Hello
I have an application that is deployed via Jenkins to an EKS cluster. One of the application's services is an Elasticsearch service. After having successfully run it over a dozen times this year, the deployment has suddenly started failing, and this is without any code or configuration having changed since the previous run (2 months ago), which was successful.
In the Jenkins console, I get no errors. The job apparently runs to a successful completion.
In the Amazon OpenSearch console, the Elasticsearch domain exists, but the cluster health hasn't been assigned a colour. In the Cluster Health tab, the 'Master instance connection status health' graph is red. The Instance Health tab shows no data nodes. No log information is available.

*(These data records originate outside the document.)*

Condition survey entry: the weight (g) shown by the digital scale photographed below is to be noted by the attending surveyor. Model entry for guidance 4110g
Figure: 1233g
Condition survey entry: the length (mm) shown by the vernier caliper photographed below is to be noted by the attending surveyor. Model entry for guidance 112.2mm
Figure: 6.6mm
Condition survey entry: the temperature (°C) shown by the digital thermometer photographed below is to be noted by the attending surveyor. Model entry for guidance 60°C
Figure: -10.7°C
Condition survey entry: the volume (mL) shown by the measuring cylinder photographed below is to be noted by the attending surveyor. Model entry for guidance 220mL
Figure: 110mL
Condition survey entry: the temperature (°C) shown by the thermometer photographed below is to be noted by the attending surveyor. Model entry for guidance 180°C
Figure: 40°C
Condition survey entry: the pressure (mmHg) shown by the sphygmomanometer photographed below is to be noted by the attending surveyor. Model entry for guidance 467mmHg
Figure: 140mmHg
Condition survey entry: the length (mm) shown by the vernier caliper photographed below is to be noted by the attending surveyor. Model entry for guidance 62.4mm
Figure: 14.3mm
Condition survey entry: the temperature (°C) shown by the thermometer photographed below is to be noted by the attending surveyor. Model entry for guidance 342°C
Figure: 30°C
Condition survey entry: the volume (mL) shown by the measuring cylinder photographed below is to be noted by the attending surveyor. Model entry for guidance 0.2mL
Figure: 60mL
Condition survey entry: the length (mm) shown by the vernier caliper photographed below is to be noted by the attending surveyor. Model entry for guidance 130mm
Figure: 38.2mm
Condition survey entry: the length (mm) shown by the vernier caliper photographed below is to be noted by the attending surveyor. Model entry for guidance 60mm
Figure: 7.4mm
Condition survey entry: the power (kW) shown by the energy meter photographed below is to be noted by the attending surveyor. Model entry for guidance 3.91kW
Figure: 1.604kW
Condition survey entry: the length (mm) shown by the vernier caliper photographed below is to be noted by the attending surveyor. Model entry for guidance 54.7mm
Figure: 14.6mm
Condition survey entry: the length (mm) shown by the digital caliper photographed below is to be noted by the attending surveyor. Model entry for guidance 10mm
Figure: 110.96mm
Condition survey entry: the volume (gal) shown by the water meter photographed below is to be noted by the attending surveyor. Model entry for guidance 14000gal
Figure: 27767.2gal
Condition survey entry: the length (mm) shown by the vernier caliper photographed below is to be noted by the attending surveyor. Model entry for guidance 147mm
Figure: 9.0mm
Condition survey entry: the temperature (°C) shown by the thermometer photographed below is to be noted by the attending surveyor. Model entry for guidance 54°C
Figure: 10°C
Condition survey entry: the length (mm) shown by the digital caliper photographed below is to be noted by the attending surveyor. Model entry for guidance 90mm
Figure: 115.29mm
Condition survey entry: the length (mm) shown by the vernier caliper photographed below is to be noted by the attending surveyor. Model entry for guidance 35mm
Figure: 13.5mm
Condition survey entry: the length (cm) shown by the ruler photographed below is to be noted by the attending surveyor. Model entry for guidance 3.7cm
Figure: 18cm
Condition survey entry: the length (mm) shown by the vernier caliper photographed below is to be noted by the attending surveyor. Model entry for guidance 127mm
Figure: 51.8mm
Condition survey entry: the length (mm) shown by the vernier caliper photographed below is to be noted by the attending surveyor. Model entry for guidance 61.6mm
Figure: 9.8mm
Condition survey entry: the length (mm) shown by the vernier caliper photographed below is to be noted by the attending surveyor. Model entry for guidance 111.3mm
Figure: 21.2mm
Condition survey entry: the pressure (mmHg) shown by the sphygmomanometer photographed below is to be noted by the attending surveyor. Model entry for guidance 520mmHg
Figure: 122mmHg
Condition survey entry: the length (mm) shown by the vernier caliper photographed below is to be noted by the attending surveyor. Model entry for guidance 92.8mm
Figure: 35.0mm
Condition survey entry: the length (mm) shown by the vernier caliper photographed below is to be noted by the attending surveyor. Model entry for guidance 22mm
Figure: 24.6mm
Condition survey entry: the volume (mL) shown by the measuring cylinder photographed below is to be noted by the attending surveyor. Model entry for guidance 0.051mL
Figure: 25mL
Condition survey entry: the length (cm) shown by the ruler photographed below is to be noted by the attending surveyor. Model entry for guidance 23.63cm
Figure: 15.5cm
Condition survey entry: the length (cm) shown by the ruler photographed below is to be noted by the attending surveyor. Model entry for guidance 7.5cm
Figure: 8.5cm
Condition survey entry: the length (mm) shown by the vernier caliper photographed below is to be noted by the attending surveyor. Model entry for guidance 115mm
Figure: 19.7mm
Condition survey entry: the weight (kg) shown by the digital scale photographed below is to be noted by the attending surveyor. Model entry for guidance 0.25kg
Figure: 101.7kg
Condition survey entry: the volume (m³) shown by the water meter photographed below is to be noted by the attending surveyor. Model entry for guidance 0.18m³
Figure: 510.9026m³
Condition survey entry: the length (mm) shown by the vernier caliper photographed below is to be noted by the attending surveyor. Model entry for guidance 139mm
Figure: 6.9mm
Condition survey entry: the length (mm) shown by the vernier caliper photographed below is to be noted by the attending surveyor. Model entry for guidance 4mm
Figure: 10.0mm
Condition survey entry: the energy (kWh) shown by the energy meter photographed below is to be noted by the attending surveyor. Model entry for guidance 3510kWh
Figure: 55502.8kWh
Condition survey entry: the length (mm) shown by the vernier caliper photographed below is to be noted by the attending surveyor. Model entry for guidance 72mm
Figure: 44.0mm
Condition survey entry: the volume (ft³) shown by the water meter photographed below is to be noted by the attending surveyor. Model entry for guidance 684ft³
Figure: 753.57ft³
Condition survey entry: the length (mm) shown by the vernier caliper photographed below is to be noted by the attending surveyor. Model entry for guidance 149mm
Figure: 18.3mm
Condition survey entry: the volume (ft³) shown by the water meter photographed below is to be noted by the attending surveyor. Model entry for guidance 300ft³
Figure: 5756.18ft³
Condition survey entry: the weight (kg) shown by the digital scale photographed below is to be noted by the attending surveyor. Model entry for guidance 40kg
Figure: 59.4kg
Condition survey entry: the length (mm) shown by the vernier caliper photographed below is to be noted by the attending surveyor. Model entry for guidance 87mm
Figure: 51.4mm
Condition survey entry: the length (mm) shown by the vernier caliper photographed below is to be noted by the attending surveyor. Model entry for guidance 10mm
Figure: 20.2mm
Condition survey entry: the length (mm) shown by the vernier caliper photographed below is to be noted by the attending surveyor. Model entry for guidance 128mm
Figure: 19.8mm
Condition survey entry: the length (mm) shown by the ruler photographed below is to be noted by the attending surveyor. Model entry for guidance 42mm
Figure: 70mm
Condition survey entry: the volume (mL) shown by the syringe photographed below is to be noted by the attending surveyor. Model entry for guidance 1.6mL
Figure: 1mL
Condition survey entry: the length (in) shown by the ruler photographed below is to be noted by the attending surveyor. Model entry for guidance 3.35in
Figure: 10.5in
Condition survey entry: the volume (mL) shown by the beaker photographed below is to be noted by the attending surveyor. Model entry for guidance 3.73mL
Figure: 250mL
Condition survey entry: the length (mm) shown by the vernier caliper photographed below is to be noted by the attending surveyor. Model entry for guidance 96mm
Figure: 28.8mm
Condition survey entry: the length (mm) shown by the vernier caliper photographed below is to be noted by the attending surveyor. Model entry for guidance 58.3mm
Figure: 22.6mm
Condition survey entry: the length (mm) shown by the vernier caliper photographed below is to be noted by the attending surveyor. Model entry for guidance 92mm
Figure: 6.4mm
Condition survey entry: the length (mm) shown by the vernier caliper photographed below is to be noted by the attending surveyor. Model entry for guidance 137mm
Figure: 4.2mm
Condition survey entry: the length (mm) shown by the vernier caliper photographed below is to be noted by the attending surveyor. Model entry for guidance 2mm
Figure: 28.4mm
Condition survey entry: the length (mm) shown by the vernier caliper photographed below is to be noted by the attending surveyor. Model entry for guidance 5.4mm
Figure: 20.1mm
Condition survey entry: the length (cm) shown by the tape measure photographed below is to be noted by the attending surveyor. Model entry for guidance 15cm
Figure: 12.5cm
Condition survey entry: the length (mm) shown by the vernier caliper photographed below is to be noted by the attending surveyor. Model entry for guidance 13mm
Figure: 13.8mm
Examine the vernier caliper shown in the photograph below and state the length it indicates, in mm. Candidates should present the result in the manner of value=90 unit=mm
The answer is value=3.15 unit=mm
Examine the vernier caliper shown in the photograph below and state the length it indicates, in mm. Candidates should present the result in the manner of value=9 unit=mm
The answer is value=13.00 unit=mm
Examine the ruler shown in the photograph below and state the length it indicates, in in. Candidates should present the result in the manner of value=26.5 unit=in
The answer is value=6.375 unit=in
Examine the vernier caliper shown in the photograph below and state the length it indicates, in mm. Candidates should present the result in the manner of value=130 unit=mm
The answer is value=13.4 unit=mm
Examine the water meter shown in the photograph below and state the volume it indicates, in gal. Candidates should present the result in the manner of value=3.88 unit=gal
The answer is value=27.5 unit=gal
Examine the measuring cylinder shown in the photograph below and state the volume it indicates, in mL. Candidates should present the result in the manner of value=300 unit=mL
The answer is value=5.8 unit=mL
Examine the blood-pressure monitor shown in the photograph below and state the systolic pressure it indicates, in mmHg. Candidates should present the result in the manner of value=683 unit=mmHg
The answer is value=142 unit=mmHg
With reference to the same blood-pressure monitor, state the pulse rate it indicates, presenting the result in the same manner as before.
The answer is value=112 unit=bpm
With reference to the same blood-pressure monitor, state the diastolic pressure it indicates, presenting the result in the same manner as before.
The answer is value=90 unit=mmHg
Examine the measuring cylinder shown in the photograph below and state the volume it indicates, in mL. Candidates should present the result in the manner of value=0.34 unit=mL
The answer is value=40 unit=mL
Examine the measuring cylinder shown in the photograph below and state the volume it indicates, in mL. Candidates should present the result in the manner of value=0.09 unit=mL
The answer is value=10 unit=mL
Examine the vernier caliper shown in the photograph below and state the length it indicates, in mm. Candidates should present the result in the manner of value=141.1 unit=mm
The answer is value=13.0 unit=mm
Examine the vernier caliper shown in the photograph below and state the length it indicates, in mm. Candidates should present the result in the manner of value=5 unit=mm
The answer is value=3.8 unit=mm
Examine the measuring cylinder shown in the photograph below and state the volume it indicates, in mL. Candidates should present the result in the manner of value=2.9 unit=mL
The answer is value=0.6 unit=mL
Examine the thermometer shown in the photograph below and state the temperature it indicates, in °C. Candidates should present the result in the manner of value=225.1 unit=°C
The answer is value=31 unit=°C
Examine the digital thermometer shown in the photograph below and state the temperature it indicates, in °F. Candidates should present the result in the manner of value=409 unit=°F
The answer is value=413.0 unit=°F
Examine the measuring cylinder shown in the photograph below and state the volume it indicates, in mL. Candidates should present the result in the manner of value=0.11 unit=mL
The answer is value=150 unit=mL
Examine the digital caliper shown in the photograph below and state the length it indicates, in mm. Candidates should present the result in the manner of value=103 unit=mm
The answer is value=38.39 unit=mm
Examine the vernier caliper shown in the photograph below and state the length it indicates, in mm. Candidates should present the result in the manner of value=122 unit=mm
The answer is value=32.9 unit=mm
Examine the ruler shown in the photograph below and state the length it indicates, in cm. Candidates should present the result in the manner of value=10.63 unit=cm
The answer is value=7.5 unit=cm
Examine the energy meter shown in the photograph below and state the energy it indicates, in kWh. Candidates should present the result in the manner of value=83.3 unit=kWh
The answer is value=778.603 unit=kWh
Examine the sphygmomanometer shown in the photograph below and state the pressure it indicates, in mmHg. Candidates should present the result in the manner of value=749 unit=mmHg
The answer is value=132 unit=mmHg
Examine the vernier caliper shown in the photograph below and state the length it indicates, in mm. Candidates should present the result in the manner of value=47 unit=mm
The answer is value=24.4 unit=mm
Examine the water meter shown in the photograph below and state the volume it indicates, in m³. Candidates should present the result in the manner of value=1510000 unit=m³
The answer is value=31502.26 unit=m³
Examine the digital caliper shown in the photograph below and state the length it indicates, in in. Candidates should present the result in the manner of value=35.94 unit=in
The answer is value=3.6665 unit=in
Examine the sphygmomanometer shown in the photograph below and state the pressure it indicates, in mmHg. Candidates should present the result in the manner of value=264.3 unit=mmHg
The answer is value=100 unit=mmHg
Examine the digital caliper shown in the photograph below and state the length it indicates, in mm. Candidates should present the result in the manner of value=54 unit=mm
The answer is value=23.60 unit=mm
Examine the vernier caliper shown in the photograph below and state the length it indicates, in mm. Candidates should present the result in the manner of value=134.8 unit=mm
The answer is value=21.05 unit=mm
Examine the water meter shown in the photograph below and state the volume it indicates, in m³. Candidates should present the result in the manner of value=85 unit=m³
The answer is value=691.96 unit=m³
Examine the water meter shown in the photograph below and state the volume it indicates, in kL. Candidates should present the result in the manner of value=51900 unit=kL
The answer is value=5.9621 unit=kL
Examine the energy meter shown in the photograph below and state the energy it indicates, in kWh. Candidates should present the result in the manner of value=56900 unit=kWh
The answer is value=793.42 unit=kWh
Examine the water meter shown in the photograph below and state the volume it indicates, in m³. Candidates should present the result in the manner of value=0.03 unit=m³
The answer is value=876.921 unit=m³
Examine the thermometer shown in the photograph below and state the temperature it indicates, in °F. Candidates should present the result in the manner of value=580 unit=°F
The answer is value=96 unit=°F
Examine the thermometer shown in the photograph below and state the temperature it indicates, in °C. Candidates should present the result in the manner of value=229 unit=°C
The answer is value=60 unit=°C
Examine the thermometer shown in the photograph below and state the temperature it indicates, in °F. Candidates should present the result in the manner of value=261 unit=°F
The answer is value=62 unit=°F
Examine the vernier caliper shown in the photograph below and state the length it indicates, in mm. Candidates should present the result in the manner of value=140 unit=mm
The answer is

When I open the domain endpoint (https://vpc-elasticsearch-es-dev-3e7b3xxxxxxxxxxxygysdsa.eu-west-2.es.amazonaws.com), I get this response (note the na value of cluster_uuid):
{
"name" : "0bcaa110a7c92e445fb4f22f26b805e",
"cluster_name" : "51xxxxxxxx48:elasticsearch-es-dev",
"cluster_uuid" : "_na_",
"version" : {
"number" : "7.4.2",
"build_flavor" : "oss",
"build_type" : "tar",
"build_hash" : "unknown",
"build_date" : "2021-05-21T19:55:32.869571Z",
"build_snapshot" : false,
"lucene_version" : "8.2.0",
"minimum_wire_compatibility_version" : "6.8.0",
"minimum_index_compatibility_version" : "6.0.0-beta1"
},
"tagline" : "You Know, for Search"
}
And when I ask the endpoint to list the default indexes (_cat/indices/) I get this response:
{
"message": "No server available to handle the request",
}
In the Amazon EKS console, all pods in the cluster, including the one that was responsible for creating the Elasticsearch service, has a status of 'Succeeded'.
I've tried a few fixes, to no avail:
- Checked that there's sufficient disk space available on the Jenkins and EKS EC2 instances.
- Updated the Elasticsearch image from Docker Hub, first verifying that I could successfully create an Elasticsearch service from this same image on localhost using docker-compose.
- Checked log files in the Docker and EKS EC2 instances.
- Replayed the previous (successful) build from 2 months ago.
Any insight into the possible cause of the issue would be appreciated, thanks.